Immer weniger Asylanträge in Deutschland
Der Abwärtstrend setzt sich seit Monaten fort. Bereits im Juli 2025 lag die Zahl der Erstanträge bei 8.293 und 5.366 Folgeanträgen. Das entspricht einer Gesamtzahl von 13.659 Anträgen. Während im Juli 2024 insgesamt noch 18.503 Anträge gestellt wurden.
Für die ersten sieben Monate des Jahres 2025 wurden insgesamt 86.916 Asylanträge verzeichnet, davon 70.011 Erst- und 16.905 Zweitanträge. Zum Vergleich: In 2024 lag die Gesamtzahl in den ersten sieben Monaten bei fast doppelt so vielen — 153.361 Anträgen.
Zurückweisungen an den deutschen Grenzen steigt
Bundesinnenminister Alexander Dobrindt (CSU) wertet diesen Rückgang als Erfolg seiner Migrationspolitik. „Unsere Asylwende wirkt, unsere Maßnahmen sind erfolgreich“, äußerte er sich gegenüber der Bild-Zeitung.
Ein wesentlicher Grund für den Rückgang der Asylzahlen seien die verstärkten Grenzkontrollen. Dobrindt hatte kurz nach seinem Amtsantritt im Mai angeordnet, an allen deutschen Grenzen Asylsuchende zurückzuweisen – ausgenommen vulnerable Gruppen wie Kinder und Schwangere.
Zwischen dem 8. Mai und Ende Juli wurden laut der Bundespolizei 9.506 Zurückweisungen registriert. Laut Dobrindt wurden insgesamt bisher etwa 12.000 illegale Einreisen verhindert. Im Hinblick auf das EU-Recht sind die Zurückweisungen allerdings umstritten und stoßen immer wieder auf Kritik von Migrationsexperten und NGOs.
Auch EU-Asylrecht soll verschärft werden
Dobrindt betonte hingegen die Notwendigkeit, das europäische Asylsystem weiter zu schärfen, um den Migrationsdruck auf Deutschland und Europa zu reduzieren. Erst am Mittwoch (03.09.) beschloss das Bundeskabinett einen entsprechenden Gesetzentwurf zur Verschärfung des EU-Asylrechts.

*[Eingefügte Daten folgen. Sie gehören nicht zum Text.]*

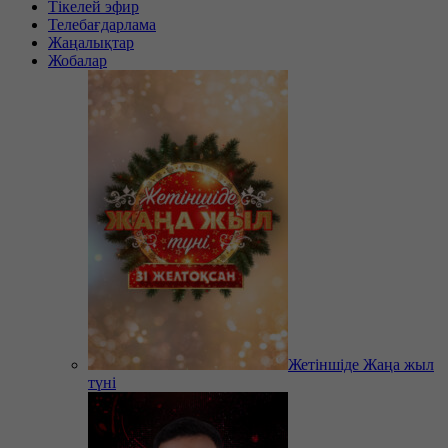
Тікелей эфир
Телебағдарлама
Жаңалықтар
Жобалар
Жетіншіде Жаңа жыл
түні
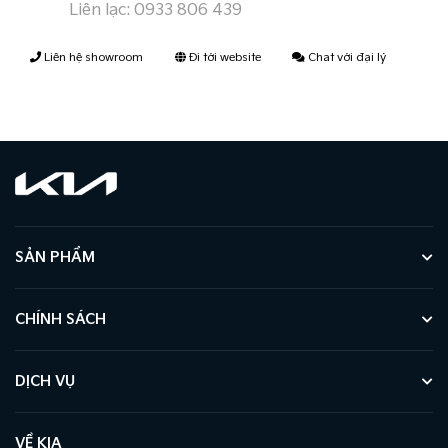
Liên lạc:
0933 806 439
Liên hệ showroom
Đi tới website
Chat với đại lý
SẢN PHẨM
CHÍNH SÁCH
DỊCH VỤ
VỀ KIA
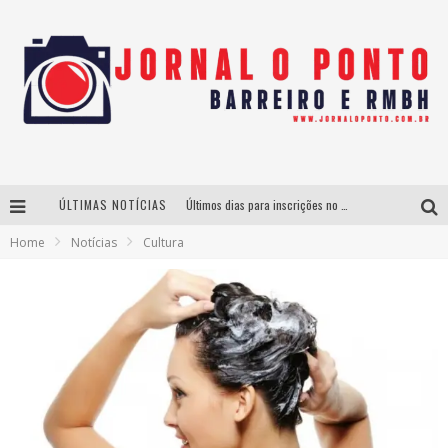
ÚLTIMAS NOTÍCIAS
Últimos dias para inscrições no curso gratuito de Design de Moda em Nova Lima
Home
Notícias
Cultura
BH recebe nesta quinta-feira lançamento do jogo “Coleta Seletiva” com roda de conversa entre agentes da sustentabilidade
Projeta Cultura abre inscrições gratuitas em São João del-Rei para oficinas de elaboração de projetos culturais e inteligência artificial
Instituto Cervantes apresenta recital do alaudista mexicano Francisco Gil na série Segunda Musical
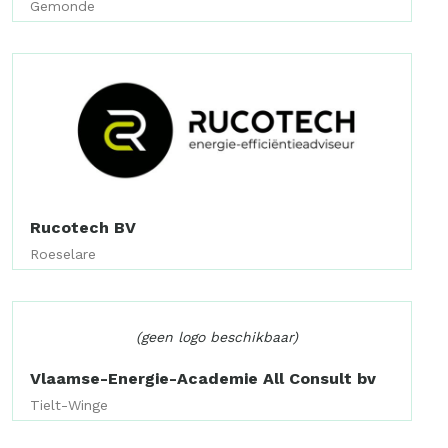
Gemonde
Rucotech BV
Roeselare
(geen logo beschikbaar)
Vlaamse-Energie-Academie All Consult bv
Tielt-Winge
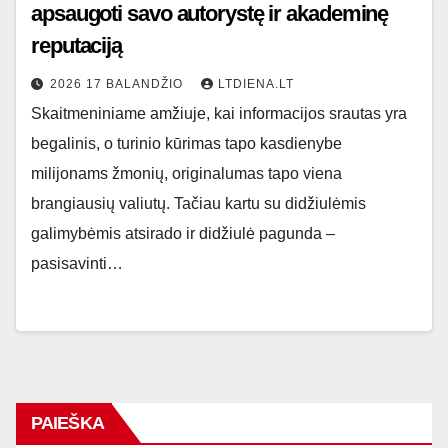
apsaugoti savo autorystę ir akademinę
reputaciją
2026 17 BALANDŽIO
LTDIENA.LT
Skaitmeniniame amžiuje, kai informacijos srautas yra
begalinis, o turinio kūrimas tapo kasdienybe
milijonams žmonių, originalumas tapo viena
brangiausių valiutų. Tačiau kartu su didžiulėmis
galimybėmis atsirado ir didžiulė pagunda –
pasisavinti…
PAIEŠKA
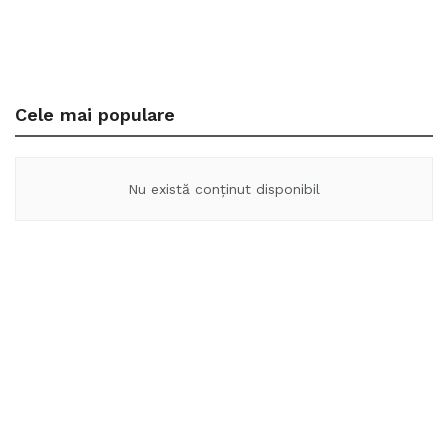
Cele mai populare
Nu există conținut disponibil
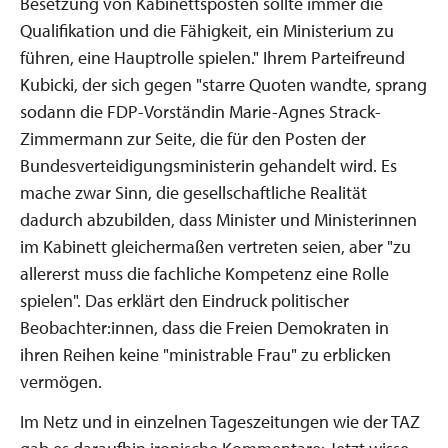
Besetzung von Kabinettsposten sollte immer die
Qualifikation und die Fähigkeit, ein Ministerium zu
führen, eine Hauptrolle spielen." Ihrem Parteifreund
Kubicki, der sich gegen "starre Quoten wandte, sprang
sodann die FDP-Vorständin Marie-Agnes Strack-
Zimmermann zur Seite, die für den Posten der
Bundesverteidigungsministerin gehandelt wird. Es
mache zwar Sinn, die gesellschaftliche Realität
dadurch abzubilden, dass Minister und Ministerinnen
im Kabinett gleichermaßen vertreten seien, aber "zu
allererst muss die fachliche Kompetenz eine Rolle
spielen". Das erklärt den Eindruck politischer
Beobachter:innen, dass die Freien Demokraten in
ihren Reihen keine "ministrable Frau" zu erblicken
vermögen.
Im Netz und in einzelnen Tageszeitungen wie der TAZ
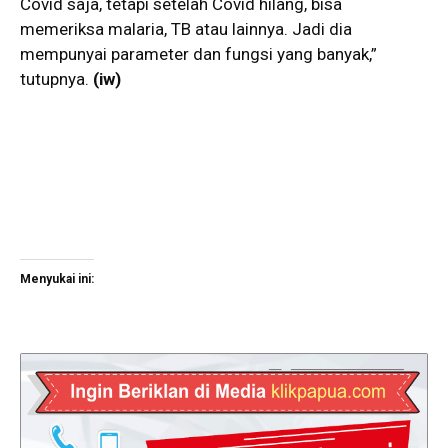
Covid saja, tetapi setelah Covid hilang, bisa
memeriksa malaria, TB atau lainnya. Jadi dia
mempunyai parameter dan fungsi yang banyak,”
tutupnya.
(iw)
Menyukai ini:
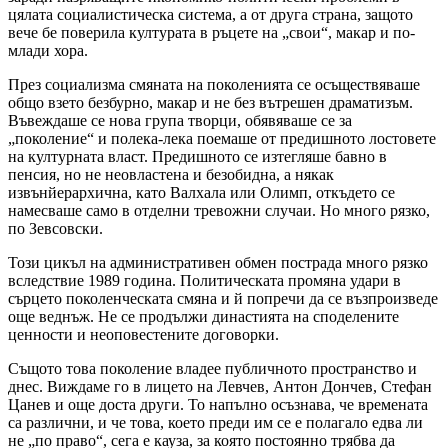
цялата социалистическа система, а от друга страна, защото
вече бе поверила културата в ръцете на „свои“, макар и по-
млади хора.
През социализма смяната на поколенията се осъществяваше
общо взето безбурно, макар и не без вътрешен драматизъм.
Въвеждаше се нова група творци, обявяваше се за
„поколение“ и полека-лека поемаше от предишното лостовете
на културната власт. Предишното се изтегляше бавно в
пенсия, но не неовластена и безобидна, а някак
извънйерархична, като Валхала или Олимп, откъдето се
намесваше само в отделни тревожни случаи. Но много рязко,
по Зевсовски.
Този цикъл на административен обмен пострада много рязко
вследствие 1989 година. Политическата промяна удари в
сърцето поколенческата смяна и й попречи да се възпроизведе
още веднъж. Не се продължи династията на споделените
ценности и неоповестените договорки.
Същото това поколение владее публичното пространство и
днес. Виждаме го в лицето на Левчев, Антон Дончев, Стефан
Цанев и още доста други. То напълно осъзнава, че времената
са различни, и че това, което преди им се е полагало едва ли
не „по право“, сега е кауза, за която постоянно трябва да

Experten weisen hingegen darauf hin, dass der Rückgang der Asylanträge von verschiedenen Faktoren beeinflusst wird. Dazu gehören politische Entwicklungen in den Herkunftsländern, Grenzkontrollen sowie internationale Abkommen.
Demnach könne ein Grund für den aktuellen Rückgang auch in der veränderten Situation in den Herkunftsländern liegen: Nach vielen Jahren liegt Afghanistan wieder an der Spitze der Asylanträge in Deutschland, während die Zahl syrischer Asylsuchender nach dem Sturz des Assad-Regimes rückläufig ist.